The problem >> For the word "коллекция", count the lines of the data that include it and give only the total.

* * *

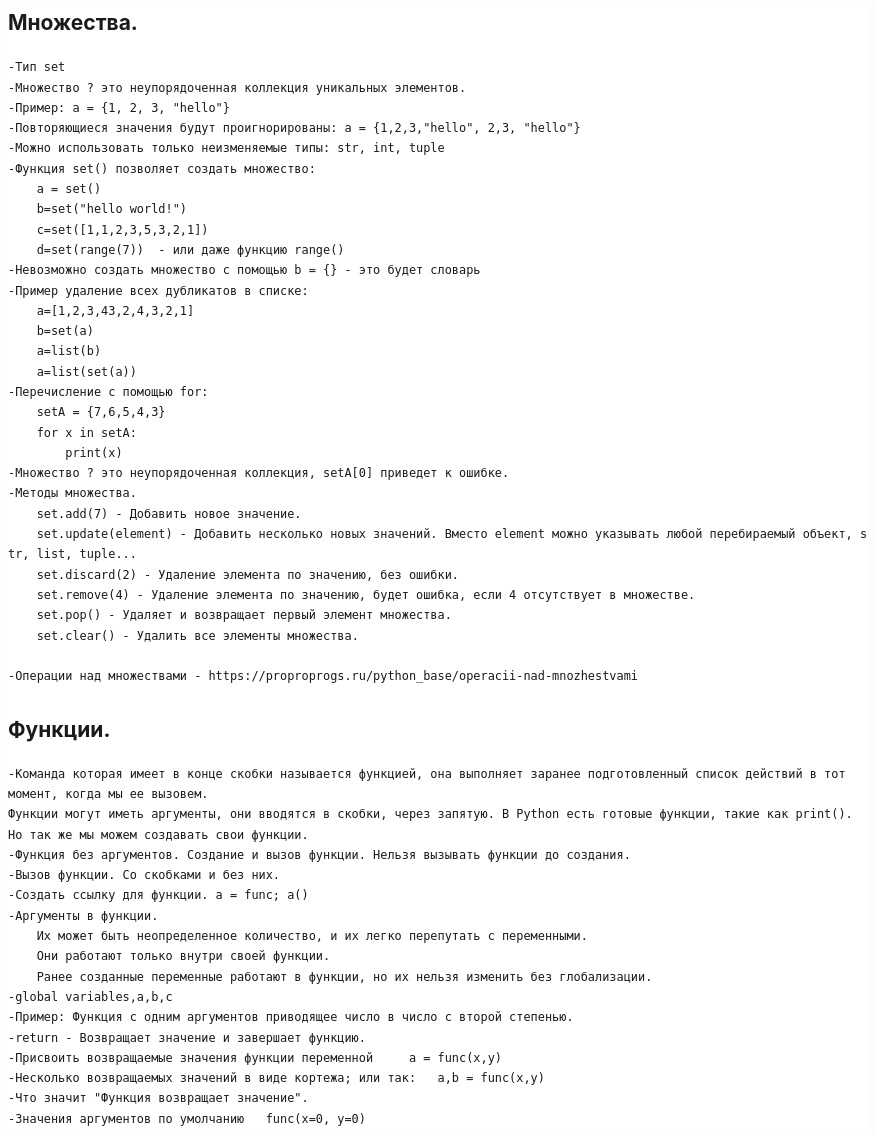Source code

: ## Множества.

    -Тип set
    -Множество ? это неупорядоченная коллекция уникальных элементов.
    -Пример: a = {1, 2, 3, "hello"}
    -Повторяющиеся значения будут проигнорированы: a = {1,2,3,"hello", 2,3, "hello"}
    -Можно использовать только неизменяемые типы: str, int, tuple
    -Функция set() позволяет создать множество:
        a = set()
        b=set("hello world!")
        c=set([1,1,2,3,5,3,2,1])
        d=set(range(7))  - или даже функцию range()
    -Невозможно создать множество с помощью b = {} - это будет словарь
    -Пример удаление всех дубликатов в списке:
        a=[1,2,3,43,2,4,3,2,1]
        b=set(a)
        a=list(b)
        a=list(set(a))
    -Перечисление с помощью for:
        setA = {7,6,5,4,3}
        for x in setA:
            print(x)
    -Множество ? это неупорядоченная коллекция, setA[0] приведет к ошибке.
    -Методы множества.
        set.add(7) - Добавить новое значение.
        set.update(element) - Добавить несколько новых значений. Вместо element можно указывать любой перебираемый объект, str, list, tuple...
        set.discard(2) - Удаление элемента по значению, без ошибки.
        set.remove(4) - Удаление элемента по значению, будет ошибка, если 4 отсутствует в множестве.
        set.pop() - Удаляет и возвращает первый элемент множества.
        set.clear() - Удалить все элементы множества.
    
    -Операции над множествами - https://proproprogs.ru/python_base/operacii-nad-mnozhestvami

## Функции.

    -Команда которая имеет в конце скобки называется функцией, она выполняет заранее подготовленный список действий в тот
    момент, когда мы ее вызовем.
    Функции могут иметь аргументы, они вводятся в скобки, через запятую. В Python есть готовые функции, такие как print().
    Но так же мы можем создавать свои функции.
    -Функция без аргументов. Создание и вызов функции. Нельзя вызывать функции до создания.
    -Вызов функции. Со скобками и без них.
    -Создать ссылку для функции. a = func; a()
    -Аргументы в функции.
        Их может быть неопределенное количество, и их легко перепутать с переменными. 
        Они работают только внутри своей функции.
        Ранее созданные переменные работают в функции, но их нельзя изменить без глобализации.
    -global variables,a,b,c
    -Пример: Функция с одним аргументов приводящее число в число с второй степенью.
    -return - Возвращает значение и завершает функцию.
    -Присвоить возвращаемые значения функции переменной     a = func(x,y)
    -Несколько возвращаемых значений в виде кортежа; или так:   a,b = func(x,y)
    -Что значит "Функция возвращает значение".
    -Значения аргументов по умолчанию   func(x=0, y=0)
    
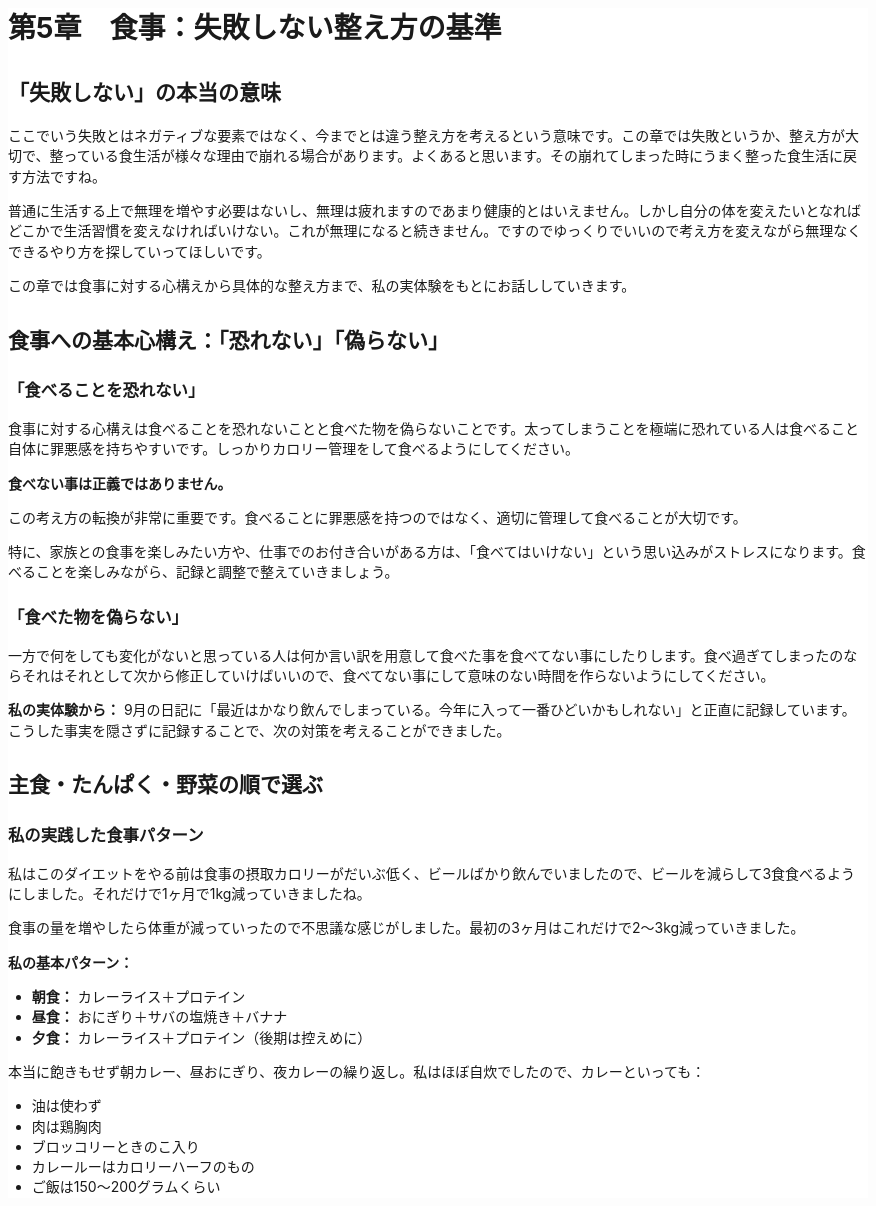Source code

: # 第5章　食事：失敗しない整え方の基準

## 「失敗しない」の本当の意味

ここでいう失敗とはネガティブな要素ではなく、今までとは違う整え方を考えるという意味です。この章では失敗というか、整え方が大切で、整っている食生活が様々な理由で崩れる場合があります。よくあると思います。その崩れてしまった時にうまく整った食生活に戻す方法ですね。

普通に生活する上で無理を増やす必要はないし、無理は疲れますのであまり健康的とはいえません。しかし自分の体を変えたいとなればどこかで生活習慣を変えなければいけない。これが無理になると続きません。ですのでゆっくりでいいので考え方を変えながら無理なくできるやり方を探していってほしいです。

この章では食事に対する心構えから具体的な整え方まで、私の実体験をもとにお話ししていきます。

## 食事への基本心構え：「恐れない」「偽らない」

### 「食べることを恐れない」

食事に対する心構えは食べることを恐れないことと食べた物を偽らないことです。太ってしまうことを極端に恐れている人は食べること自体に罪悪感を持ちやすいです。しっかりカロリー管理をして食べるようにしてください。

**食べない事は正義ではありません。**

この考え方の転換が非常に重要です。食べることに罪悪感を持つのではなく、適切に管理して食べることが大切です。

特に、家族との食事を楽しみたい方や、仕事でのお付き合いがある方は、「食べてはいけない」という思い込みがストレスになります。食べることを楽しみながら、記録と調整で整えていきましょう。

### 「食べた物を偽らない」

一方で何をしても変化がないと思っている人は何か言い訳を用意して食べた事を食べてない事にしたりします。食べ過ぎてしまったのならそれはそれとして次から修正していけばいいので、食べてない事にして意味のない時間を作らないようにしてください。

**私の実体験から：**
9月の日記に「最近はかなり飲んでしまっている。今年に入って一番ひどいかもしれない」と正直に記録しています。こうした事実を隠さずに記録することで、次の対策を考えることができました。

## 主食・たんぱく・野菜の順で選ぶ

### 私の実践した食事パターン

私はこのダイエットをやる前は食事の摂取カロリーがだいぶ低く、ビールばかり飲んでいましたので、ビールを減らして3食食べるようにしました。それだけで1ヶ月で1kg減っていきましたね。

食事の量を増やしたら体重が減っていったので不思議な感じがしました。最初の3ヶ月はこれだけで2〜3kg減っていきました。

**私の基本パターン：**
- **朝食：** カレーライス＋プロテイン
- **昼食：** おにぎり＋サバの塩焼き＋バナナ
- **夕食：** カレーライス＋プロテイン（後期は控えめに）

本当に飽きもせず朝カレー、昼おにぎり、夜カレーの繰り返し。私はほぼ自炊でしたので、カレーといっても：

- 油は使わず
- 肉は鶏胸肉
- ブロッコリーときのこ入り
- カレールーはカロリーハーフのもの
- ご飯は150〜200グラムくらい
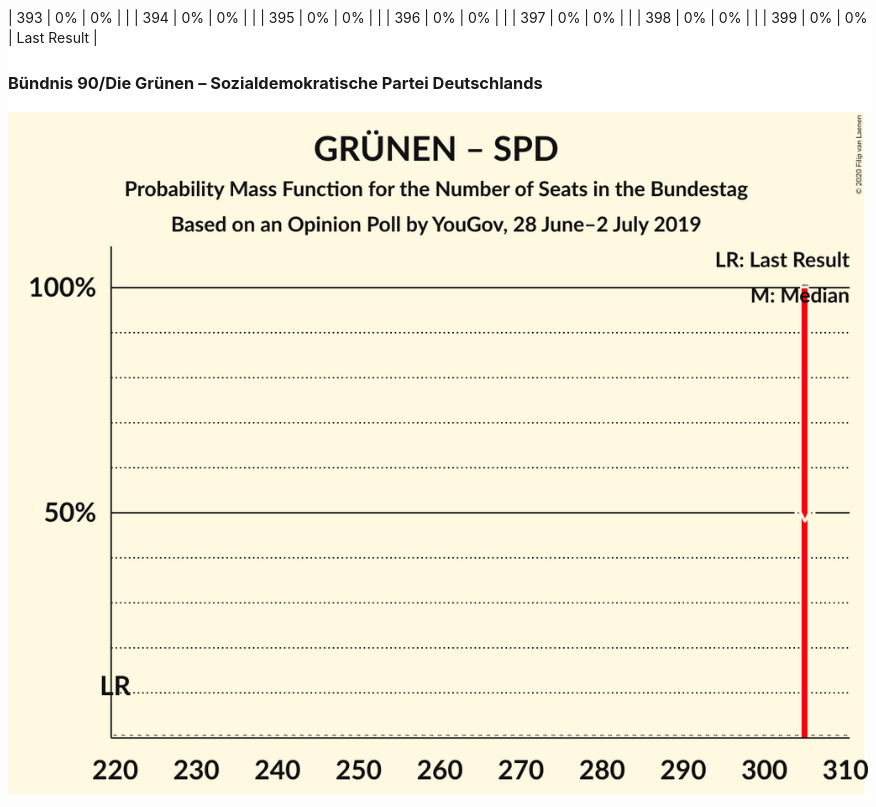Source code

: | 393 | 0% | 0% |  |
| 394 | 0% | 0% |  |
| 395 | 0% | 0% |  |
| 396 | 0% | 0% |  |
| 397 | 0% | 0% |  |
| 398 | 0% | 0% |  |
| 399 | 0% | 0% | Last Result |

### Bündnis 90/Die Grünen – Sozialdemokratische Partei Deutschlands

![Graph with seats probability mass function not yet produced](2019-07-02-YouGov-coalitions-seats-pmf-grünen–spd.png "Seats Probability Mass Function")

* * *

Output of the task >> 2